9.05.2014

Unexpected Tears

The joke in my family has long been that I am dead inside. I don't cry at sad movies or sappy commercials or even at funerals. But there is one time and place where I can predictably find myself welling up:

At races.

Yep. If I'm a spectator at a 5K, a half marathon, a marathon, or a triathlon, you can count on me getting a little weepy. I know. That's weird. It is one of the weirdest things about my totally weird self. But it is also not weird if you think about it. Those races, especially the long ones, are a beautiful demonstration of the power we carry within us. There is, of course, the physical aspect. People are pushing their bodies to the limits, they are showing what it is to be strong, fit, lean, and fast. It is a thing of beauty. There is also the mental aspect, and often, it is this element that pushes me over the edge.
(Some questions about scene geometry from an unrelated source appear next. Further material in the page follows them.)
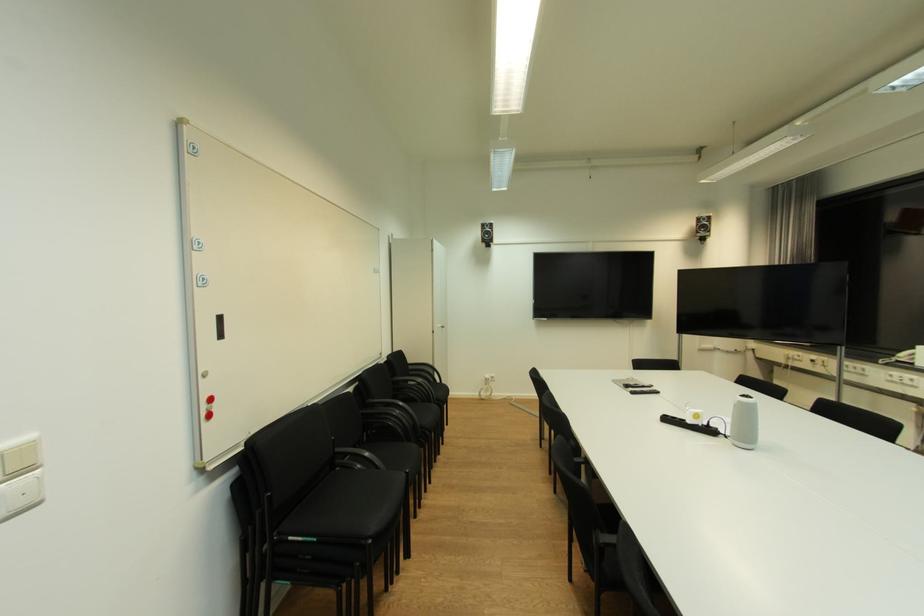
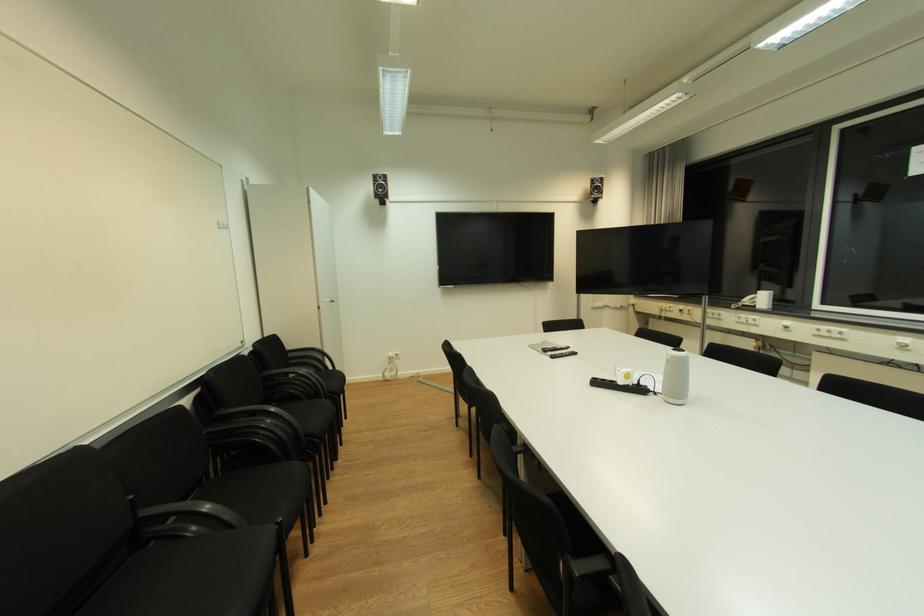
Find the pixel in the second image that matches [338,439] in the first image.

(137, 498)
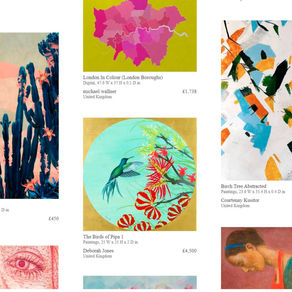
Where is `arartwork / paintingtwork / painting`? The image size is (292, 292). arartwork / paintingtwork / painting is located at coordinates (33, 148), (130, 211).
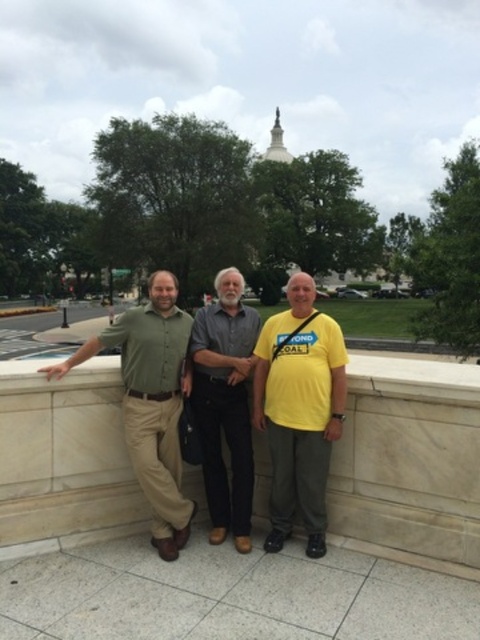
Question: Estimate the real-world distances between objects in this image. Which object is closer to the matte green shirt at center?

Choices:
 (A) green matte shirt at left
 (B) yellow matte shirt at center

Answer: (B)

Question: Based on their relative distances, which object is nearer to the matte green shirt at center?

Choices:
 (A) green matte shirt at left
 (B) white marble ledge at center
 (C) dark gray cotton shirt at center
 (D) yellow matte shirt at center

Answer: (C)

Question: Based on their relative distances, which object is nearer to the matte green shirt at center?

Choices:
 (A) yellow matte shirt at center
 (B) dark gray cotton shirt at center
 (C) green matte shirt at left
 (D) white marble ledge at center

Answer: (B)

Question: Does matte green shirt at center appear under dark gray cotton shirt at center?

Choices:
 (A) no
 (B) yes

Answer: (A)

Question: Is white marble ledge at center above matte green shirt at center?

Choices:
 (A) yes
 (B) no

Answer: (B)

Question: Is white marble ledge at center below matte green shirt at center?

Choices:
 (A) yes
 (B) no

Answer: (A)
When you consider the discipline, the focus, the sacrifices, and the effort these events demand - even for the totally able-bodied - you should stand in admiration. You should cheer their spirit and feel your own lifted as they run past. And when you can see the obstacles facing a competitor, when that runner is using a handcycle, or pushing a disabled adult child in a jogcycle, or running on a prosthetic limb, you should feel that spirit soar.
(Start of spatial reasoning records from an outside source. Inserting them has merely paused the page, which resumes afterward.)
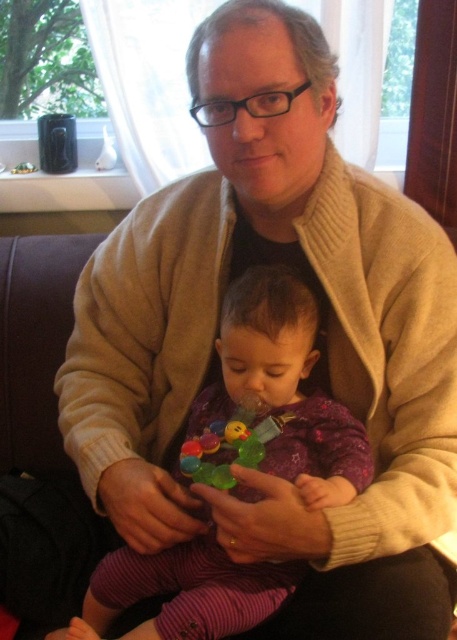
You are standing in the room and want to reach both points. Which point, point (105, 572) or point (286, 420), will you reach first?

You will reach point (105, 572) first because it is closer to you than point (286, 420), which is further away.

You are a photographer positioned 1 meter away from the translucent plastic toy at center. You want to take a closeup photo of the toy without moving the camera. Can you reach the toy with your camera lens? Explain.

The translucent plastic toy at center is 83.63 centimeters away from the camera. Since the photographer is positioned 1 meter away, which is approximately 100 centimeters, the distance between the camera and the toy is less than the photographer s position. Therefore, the photographer can adjust the lens to focus on the toy without needing to move closer.

You are a photographer standing in front of the scene. You want to take a photo of the purple fleece baby at center and the rubber teething ring at center. Which object will appear larger in your photo?

The purple fleece baby at center will appear larger in the photo because it is closer to the viewer than the rubber teething ring at center.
It is weird. But it is reflective of who I am, and Frederick Buechner has a word or two to say on that subject:
Whenever you find tears in your eyes, especially unexpected tears, it is well to pay the closest attention. They are not only telling you something about the secret of who you are, but more often than not God is speaking to you through them of the mystery of where you have come from and is summoning you to where, if your soul is to be saved, you should go to next.